== Data listing ==
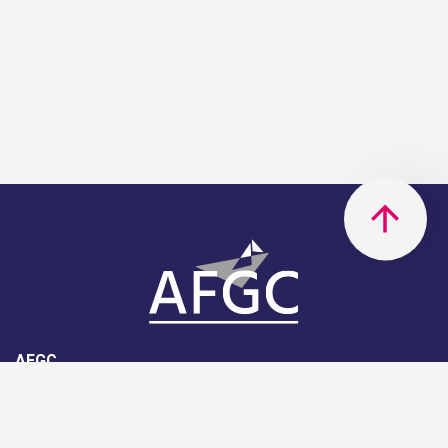
AFGC
AFGC- 42, rue Boissière - 75116
Paris - 01 85 34 33 18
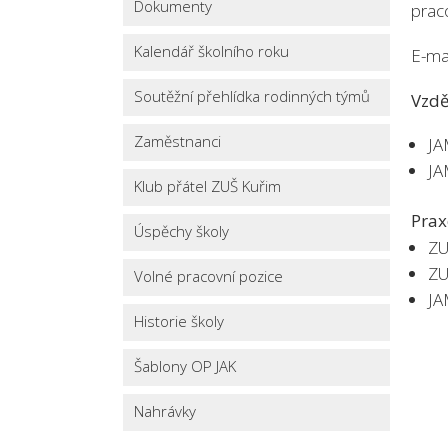
Dokumenty
prac
Kalendář školního roku
E-ma
Soutěžní přehlídka rodinných týmů
Vzdě
Zaměstnanci
JA
JA
Klub přátel ZUŠ Kuřim
Prax
Úspěchy školy
ZU
ZU
Volné pracovní pozice
JA
Historie školy
Šablony OP JAK
Nahrávky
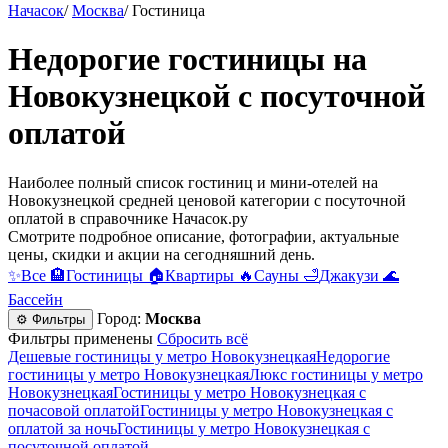
Начасок
/
Москва
/
Гостиница
Недорогие гостиницы на
Новокузнецкой c посуточной
оплатой
Наиболее полный список гостиниц и мини-отелей на
Новокузнецкой средней ценовой категории c посуточной
оплатой в справочнике Начасок.ру
Смотрите подробное описание, фотографии, актуальные
цены, скидки и акции на сегодняшний день.
✨
Все
🏨
Гостиницы
🏠
Квартиры
🔥
Сауны
🛁
Джакузи
🌊
Бассейн
Город:
Москва
⚙ Фильтры
Фильтры применены
Сбросить всё
Дешевые гостиницы у метро Новокузнецкая
Недорогие
гостиницы у метро Новокузнецкая
Люкс гостиницы у метро
Новокузнецкая
Гостиницы у метро Новокузнецкая c
почасовой оплатой
Гостиницы у метро Новокузнецкая с
оплатой за ночь
Гостиницы у метро Новокузнецкая c
посуточной оплатой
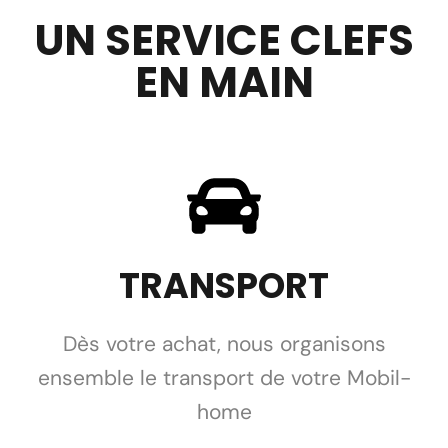
UN SERVICE CLEFS
EN MAIN
TRANSPORT
Dès votre achat, nous organisons
ensemble le transport de votre Mobil-
home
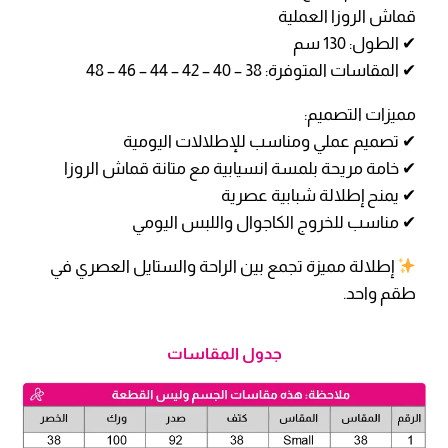
قماش الروزا العملية
✔ الطول: 130 سم
✔ المقاسات المتوفرة: 38 – 40 – 42 – 44 – 46 – 48
مميزات التصميم:
✔ تصميم عملي ومناسب للإطلالات اليومية
✔ خامة مريحة بلمسة انسيابية مع متانة قماش الروزا
✔ يمنح إطلالة شبابية عصرية
✔ مناسب للخروج الكاجوال واللبس اليومي
إطلالة مميزة تجمع بين الراحة والستايل العصري في
طقم واحد.
جدول المقاسات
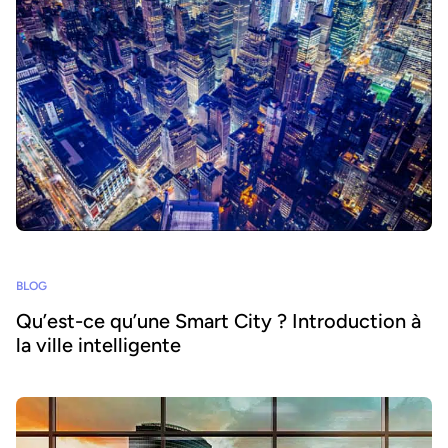
BLOG
Qu’est-ce qu’une Smart City ? Introduction à
la ville intelligente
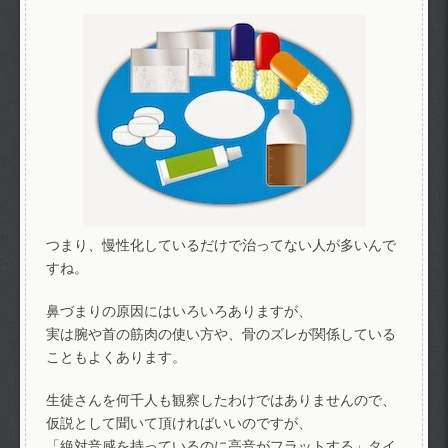
つまり、慢性化しているだけで治ってない人が多いんで
すね。
鼻づまりの原因にはいろいろありますが、
実は腕や首の筋肉の使い方や、骨のズレが関係している
こともよくあります。
生徒さんを何千人も観察したわけではありませんので、
仮説として聞いて頂ければいいのですが、
「絶対音感を持っているのに高音がフラットする」タイ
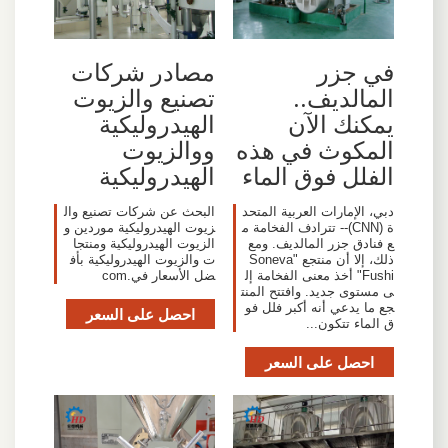
في جزر
مصادر شركات
المالديف..
تصنيع والزيوت
يمكنك الآن
الهيدروليكية
المكوث في هذه
ووالزيوت
الفلل فوق الماء
الهيدروليكية
دبي، الإمارات العربية المتحد
البحث عن شركات تصنيع وال
ة (CNN)-- تترادف الفخامة م
زيوت الهيدروليكية موردين و
ع فنادق جزر المالديف. ومع
الزيوت الهيدروليكية ومنتجا
ذلك، إلا أن منتجع "Soneva
ت والزيوت الهيدروليكية بأف
Fushi" أخذ معنى الفخامة إل
ضل الأسعار في.com
ى مستوى جديد. وافتتح المنت
جع ما يدعي أنه أكبر فلل فو
احصل على السعر
ق الماء تتكون...
احصل على السعر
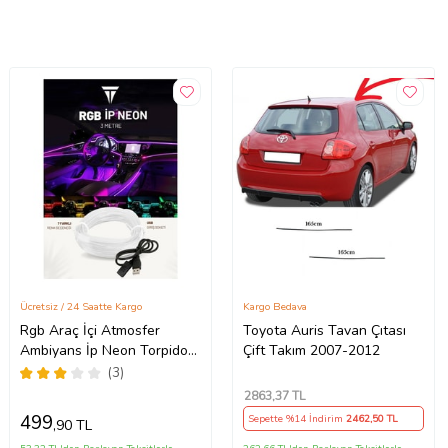
Ücretsiz / 24 Saatte Kargo
Kargo Bedava
Rgb Araç İçi Atmosfer
Toyota Auris Tavan Çıtası
Ambiyans İp Neon Torpido
Çift Takım 2007-2012
Led 3 Metre USB Girişli
(3)
2863
,37 TL
499
Sepette %14 İndirim
2462
,50 TL
,90 TL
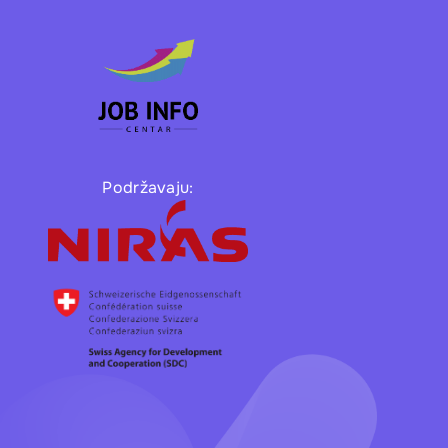
26
27
28
2
3
4
Podržavaju:
9
10
11
16
17
18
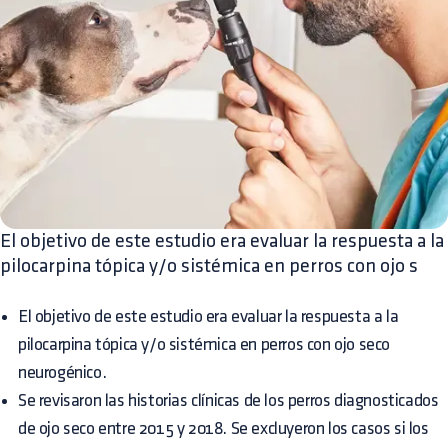
El objetivo de este estudio era evaluar la respuesta a la
pilocarpina tópica y/o sistémica en perros con ojo s
El objetivo de este estudio era evaluar la respuesta a la
pilocarpina tópica y/o sistémica en perros con ojo seco
neurogénico.
Se revisaron las historias clínicas de los perros diagnosticados
de ojo seco entre 2015 y 2018. Se excluyeron los casos si los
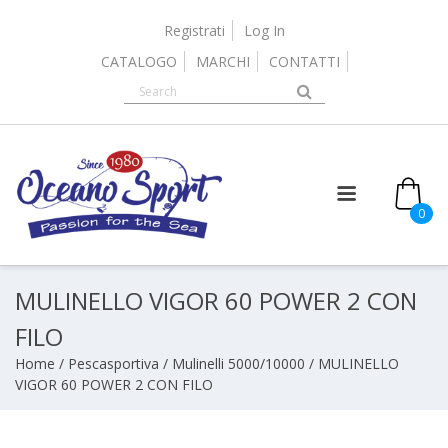
Skip
to
Registrati
Log In
content
CATALOGO
MARCHI
CONTATTI
0
MULINELLO VIGOR 60 POWER 2 CON
FILO
Home
/
Pescasportiva
/
Mulinelli 5000/10000
/ MULINELLO
VIGOR 60 POWER 2 CON FILO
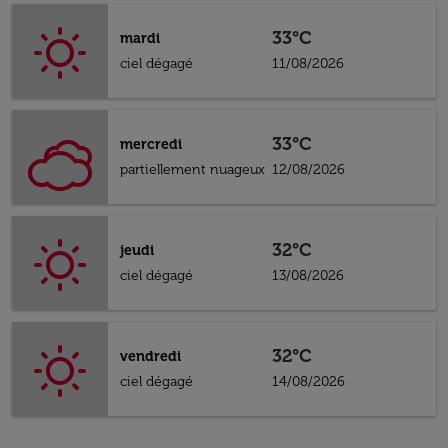
33°C
mardi
ciel dégagé
11/08/2026
33°C
mercredi
partiellement nuageux
12/08/2026
32°C
jeudi
ciel dégagé
13/08/2026
32°C
vendredi
ciel dégagé
14/08/2026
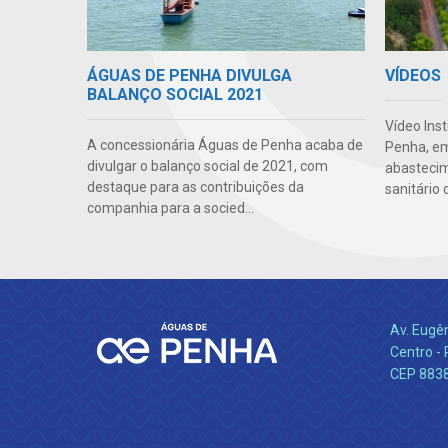
VÍDEOS
ÁGUAS DE PENHA DIVULGA
BALANÇO SOCIAL 2021
Vídeo Ins
A concessionária Águas de Penha acaba de
Penha, em
divulgar o balanço social de 2021, com
abasteci
destaque para as contribuições da
sanitário 
companhia para a socied...
Av. Eugê
Centro -
CEP 883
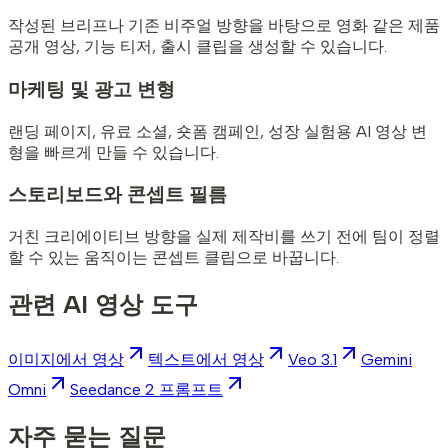
작성된 브리프나 기존 비주얼 방향을 바탕으로 영화 같은 제품
공개 영상, 기능 티저, 출시 클립을 생성할 수 있습니다.
마케팅 및 광고 변형
랜딩 페이지, 유료 소셜, 숏폼 캠페인, 성장 실험용 AI 영상 변
형을 빠르게 만들 수 있습니다.
스토리보드와 콘셉트 필름
거친 크리에이티브 방향을 실제 제작비를 쓰기 전에 팀이 정렬
할 수 있는 움직이는 콘셉트 클립으로 바꿉니다.
관련 AI 영상 도구
이미지에서 영상
텍스트에서 영상
Veo 3.1
Gemini
Omni
Seedance 2 프롬프트
자주 묻는 질문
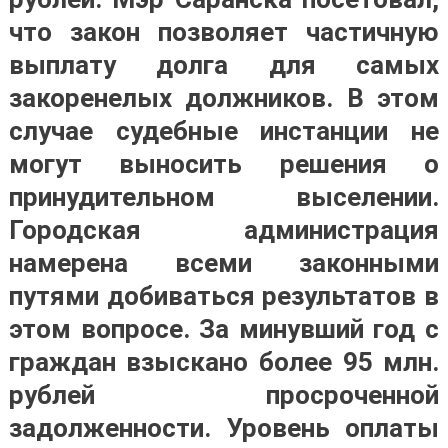
что закон позволяет частичную
выплату долга для самых
закоренелых должников. В этом
случае судебные инстанции не
могут выносить решения о
принудительном выселении.
Городская администрация
намерена всеми законными
путями добиваться результатов в
этом вопросе. За минувший год с
граждан взыскано более 95 млн.
рублей просроченной
задолженности. Уровень оплаты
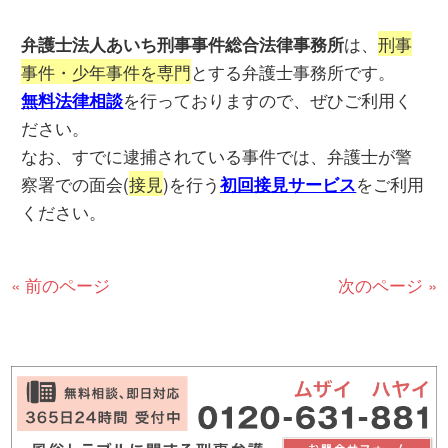
は、
刑事
弁護士法人あいち刑事事件総合法律事務所
事件・少年事件を専門
とする弁護士事務所です。
を行っておりますので、ぜひご利用く
無料法律相談
ださい。
なお、すでに逮捕されている事件では、弁護士が警
察署での面会(
接見
)を行う
をご利用
初回接見サービス
ください。
« 前のページ
次のページ »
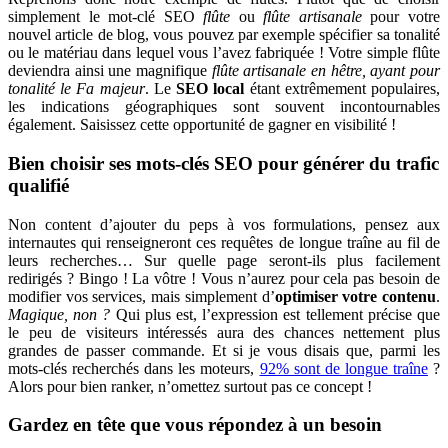
simplement le mot-clé SEO
flûte
ou
flûte artisanale
pour votre
nouvel article de blog, vous pouvez par exemple spécifier sa tonalité
ou le matériau dans lequel vous l’avez fabriquée ! Votre simple flûte
deviendra ainsi une magnifique
flûte artisanale en hêtre, ayant pour
tonalité le Fa majeur
. Le
SEO local
étant extrêmement populaires,
les indications géographiques sont souvent incontournables
également. Saisissez cette opportunité de gagner en visibilité !
Bien choisir ses mots-clés SEO pour générer du trafic
qualifié
Non content d’ajouter du peps à vos formulations, pensez aux
internautes qui renseigneront ces requêtes de longue traîne au fil de
leurs recherches… Sur quelle page seront-ils plus facilement
redirigés ? Bingo ! La vôtre ! Vous n’aurez pour cela pas besoin de
modifier vos services, mais simplement d’
optimiser votre contenu
.
Magique, non ?
Qui plus est, l’expression est tellement précise que
le peu de visiteurs intéressés aura des chances nettement plus
grandes de passer commande. Et si je vous disais que, parmi les
mots-clés recherchés dans les moteurs,
92% sont de longue traîne
?
Alors pour bien ranker, n’omettez surtout pas ce concept !
Gardez en tête que vous répondez à un besoin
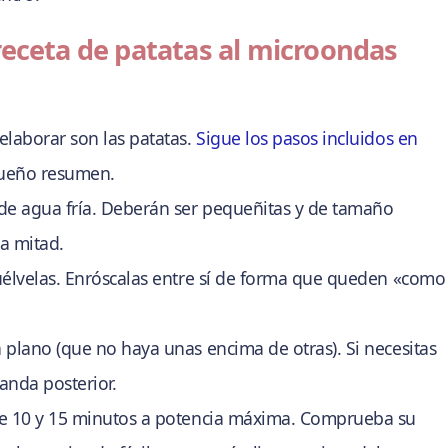
receta de patatas al microondas
elaborar son las patatas.
Sigue los pasos incluidos en
queño resumen.
de agua fría. Deberán ser pequeñitas y de tamaño
la mitad.
élvelas. Enróscalas entre sí de forma que queden «como
 plano (que no haya unas encima de otras). Si necesitas
anda posterior.
re 10 y 15 minutos a potencia máxima. Comprueba su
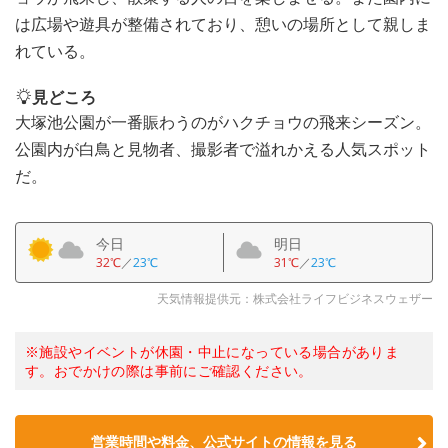
は広場や遊具が整備されており、憩いの場所として親しま
れている。
見どころ
大塚池公園が一番賑わうのがハクチョウの飛来シーズン。
公園内が白鳥と見物者、撮影者で溢れかえる人気スポット
だ。
今日
明日
32℃
／
23℃
31℃
／
23℃
天気情報提供元：株式会社ライフビジネスウェザー
※施設やイベントが休園・中止になっている場合がありま
す。おでかけの際は事前にご確認ください。
営業時間や料金、公式サイトの情報を見る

== Written task ==
Starting from the first line of the entries above, print each line exactly until the line containing "оплатой в справочнике Начасок.ру" has been printed, and skip the pictures.

== Finished exercise ==
AFGC
AFGC- 42, rue Boissière - 75116
Paris - 01 85 34 33 18
Dokumenty
prac
Kalendář školního roku
E-ma
Soutěžní přehlídka rodinných týmů
Vzdě
Zaměstnanci
JA
JA
Klub přátel ZUŠ Kuřim
Prax
Úspěchy školy
ZU
ZU
Volné pracovní pozice
JA
Historie školy
Šablony OP JAK
Nahrávky
Начасок
/
Москва
/
Гостиница
Недорогие гостиницы на
Новокузнецкой c посуточной
оплатой
Наиболее полный список гостиниц и мини-отелей на
Новокузнецкой средней ценовой категории c посуточной
оплатой в справочнике Начасок.ру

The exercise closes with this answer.